--- START ---

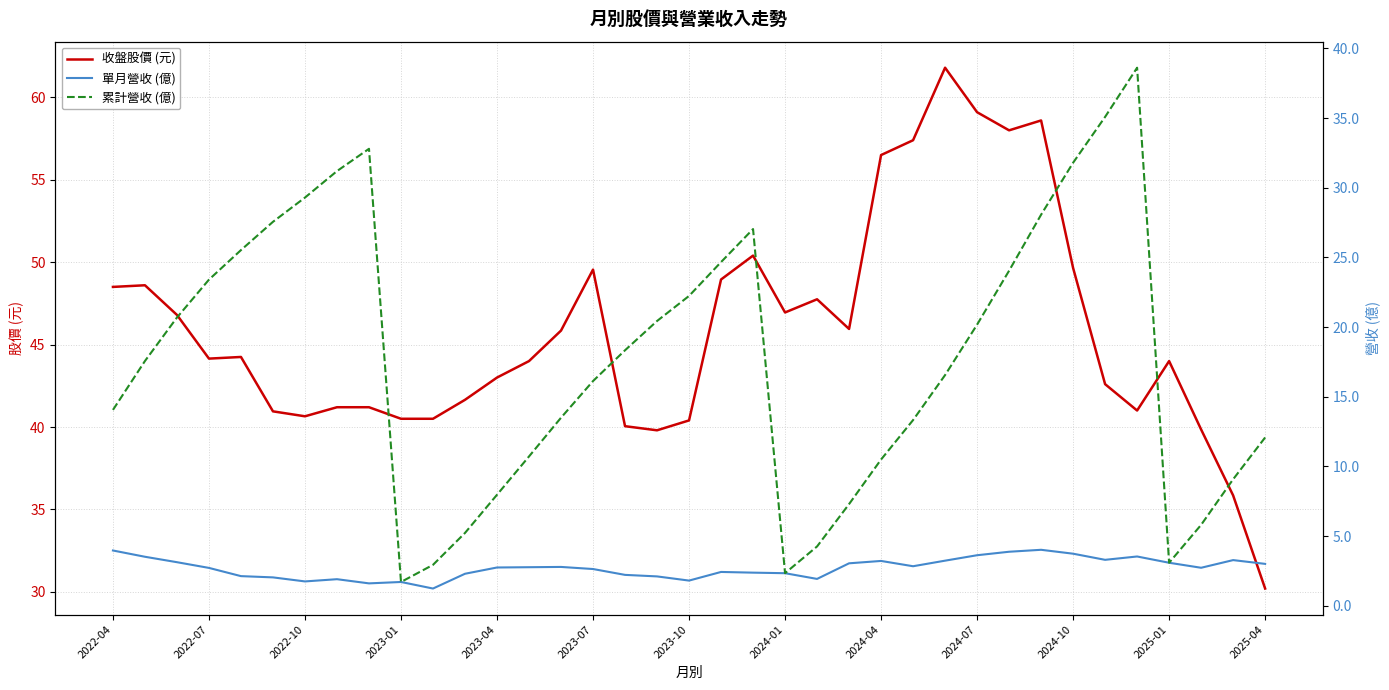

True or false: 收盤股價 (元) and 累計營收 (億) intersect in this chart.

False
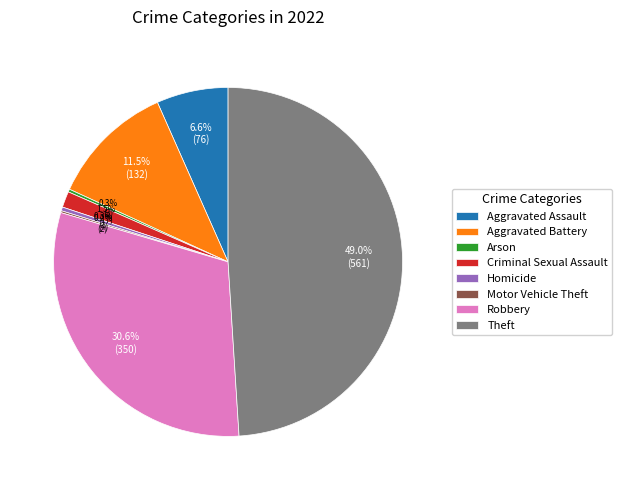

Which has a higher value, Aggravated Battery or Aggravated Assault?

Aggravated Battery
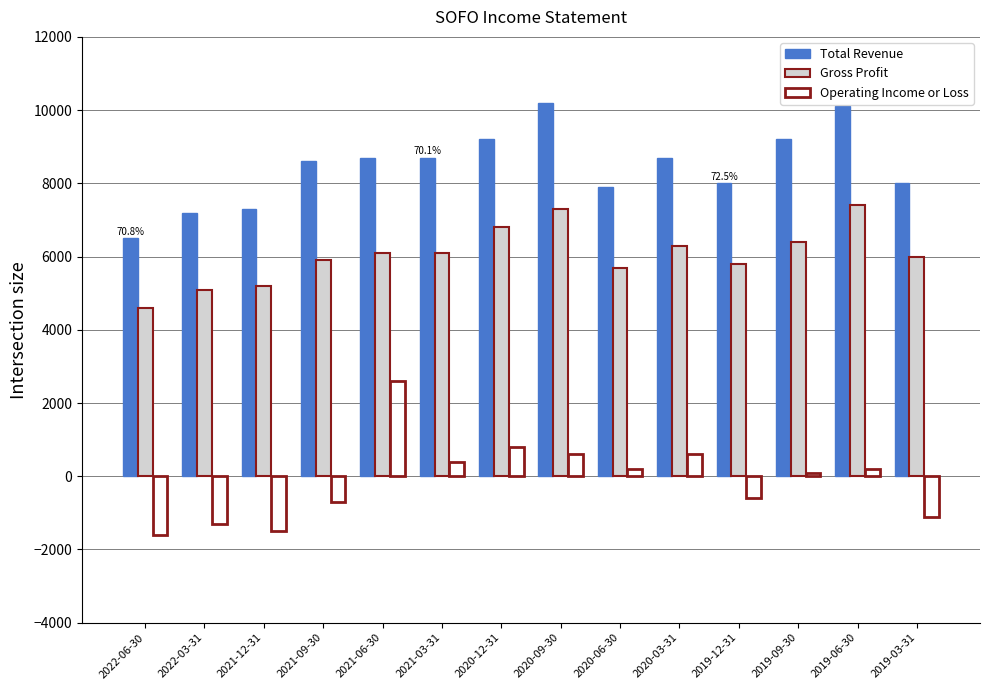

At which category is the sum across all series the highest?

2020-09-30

--- END ---

• What is expected: Reproduce the text of all the entries above word for word, leaving out the pictures.

• The answer:
True or false: 收盤股價 (元) and 累計營收 (億) intersect in this chart.

False

Which has a higher value, Aggravated Battery or Aggravated Assault?

Aggravated Battery

At which category is the sum across all series the highest?

2020-09-30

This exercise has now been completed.